An asset management firm has submitted regulatory filings for a new slate of exchange-traded funds (ETFs) that would offer five times the daily return of popular stocks and cryptocurrencies. The proposal, if approved, would introduce a new level of risk and reward for investors in an already speculative market segment.
Volatility Shares has filed for 27 new leveraged ETFs, including products tied to the performance of Tesla, Alphabet, Bitcoin, Ethereum, and Solana. This move represents a significant increase from the current maximum leverage of two times (2x) permitted by the Securities and Exchange Commission for single-stock ETFs, raising questions about investor protection and market stability.
Key Takeaways
- Asset manager Volatility Shares has filed for approval of 27 new leveraged ETFs.
- The proposed funds include products offering 5x daily leverage on assets like Tesla, Alphabet, and Bitcoin.
- This level of leverage is significantly higher than the current 2x limit for single-stock ETFs.
- Historical data shows a high failure rate for leveraged ETFs, with 55% having closed and 17% losing over 98% of their value.
- The approval process is complicated by the current government shutdown, which has limited the SEC's operational capacity.
A New Frontier in High-Risk Investing
The proposed funds aim to amplify the daily price movements of their underlying assets by a factor of five.
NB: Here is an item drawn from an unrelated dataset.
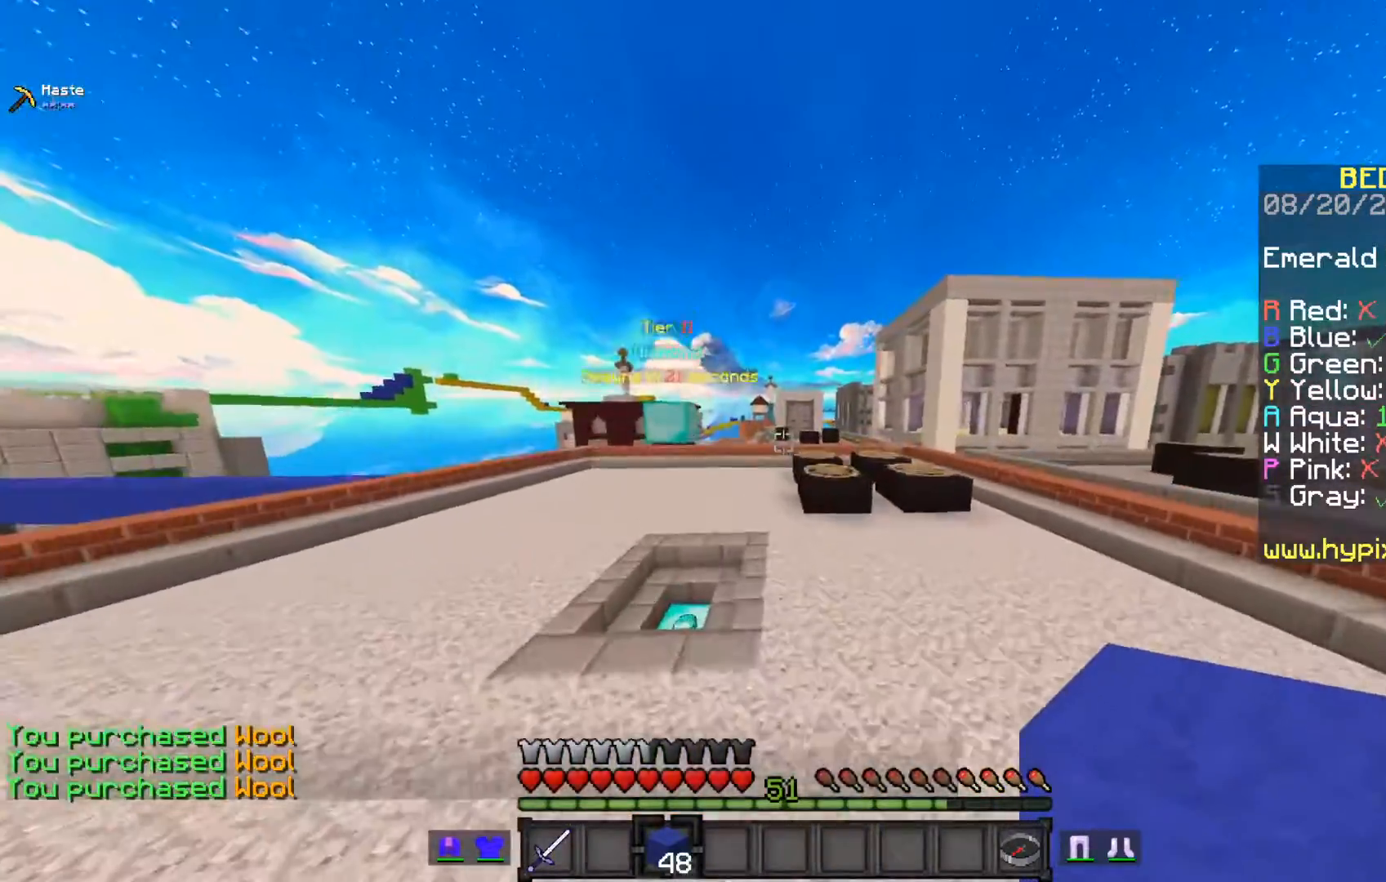
{"keys": [], "mouse": [], "events": []}
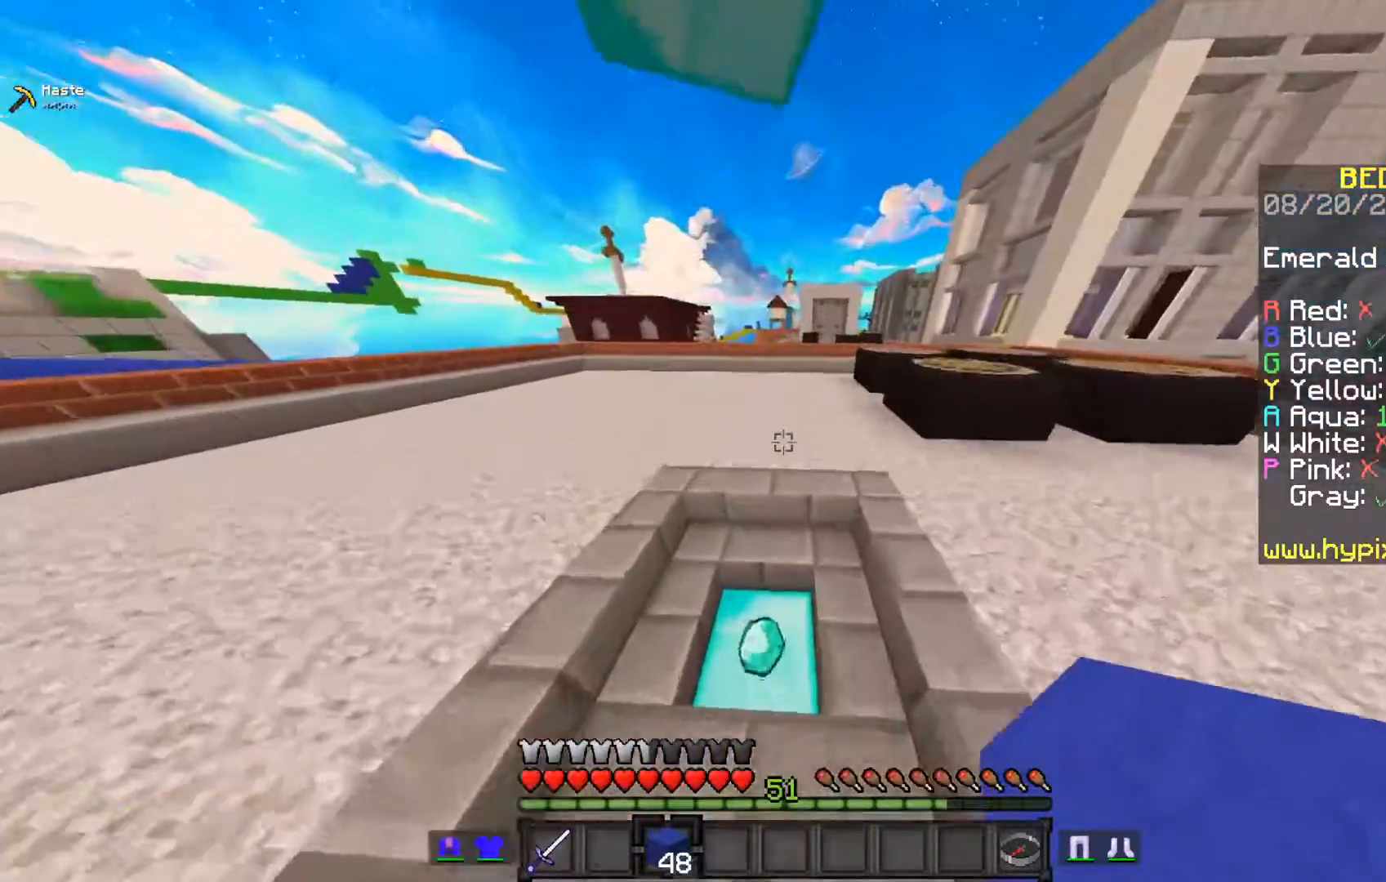
{"keys": ["space"], "mouse": [], "events": [[133, "space", "down"]]}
For example, if Tesla's stock increased by 2% in a single day, the 5x leveraged Tesla ETF would aim for a 10% gain. Conversely, a 2% drop in the stock could result in a 50% loss for the ETF on that day.
This type of product is designed for short-term trading and is considered extremely risky. The compounding effect of daily resets can cause these funds to deviate significantly from the long-term performance of the underlying asset, often leading to substantial losses for investors who hold them for more than a day.
The market for single-stock ETFs has seen explosive growth since its inception. Assets under management surged from just $169 million in 2022 to $24 billion by 2024, demonstrating strong investor appetite for these specialized products. As of December 2024, there were 102 single-stock ETFs available, with 61 of them offering some form of leverage.
Regulatory Uncertainty Looms
The path to approval for these 5x ETFs is unclear, particularly given the ongoing government shutdown. The SEC, which is responsible for reviewing and approving such products, is operating with a skeleton staff. An SEC spokesperson noted that due to the lapse in appropriations, the agency's ability to respond to inquiries is limited.
What is a Leveraged ETF?
A leveraged ETF uses financial derivatives and debt to amplify the daily returns of an underlying index or asset. A 2x ETF aims to provide twice the daily return, while a 5x ETF aims for five times the return. These are complex financial instruments intended for sophisticated traders over very short time frames, as their performance can diverge dramatically from the underlying asset over longer periods.
Despite the operational challenges, some market observers believe the funds have a chance of being approved. Bryan Armour, director of ETF and passive strategies research for North America at Morningstar, suggested the filing is a test of the SEC's recent policies.
"I think they stand a chance. This is testing the limits of the SEC's more accommodative policy under the new administration," Armour stated. "I don't know where the limit is anymore for the SEC, and so it will be interesting to see."
He added that the current regulatory environment appears to favor a "let the market decide" approach to financial innovation. However, Volatility Shares declined to provide a comment on its recent filing.
The High Failure Rate of Leveraged Products
The historical performance of leveraged ETFs paints a cautionary picture for investors. These products have a high rate of failure and can lead to catastrophic losses. The structure of these funds makes them susceptible to rapid value decay, especially in volatile markets.
Leveraged ETF Performance Data
- 55% of all leveraged ETFs that have ever launched have since closed down.
- 17% of launched leveraged ETFs have lost more than 98% of their value.
Source: Morningstar data
These statistics highlight the inherent risks. The structure that amplifies gains also magnifies losses, and market volatility can quickly erode an investor's capital. Critics express concern that the availability of such high-leverage products contributes to the "gamification" of the stock market, encouraging speculative behavior, particularly among less experienced retail investors who may not fully understand the risks involved.
Impact on the Broader Market
The introduction of 5x leveraged ETFs could attract a new wave of speculative capital, potentially increasing volatility in the underlying assets like Bitcoin and Tesla. While proponents argue for market freedom and innovation, regulators and market analysts will be closely watching for signs of increased systemic risk.
The outcome of the Volatility Shares filing could set a new precedent for what is permissible in the ETF market. Whether the SEC allows this new level of leverage or draws a line will signal its future approach to high-risk investment products. For now, the investment community waits to see if the market is about to enter a new, more volatile era of trading.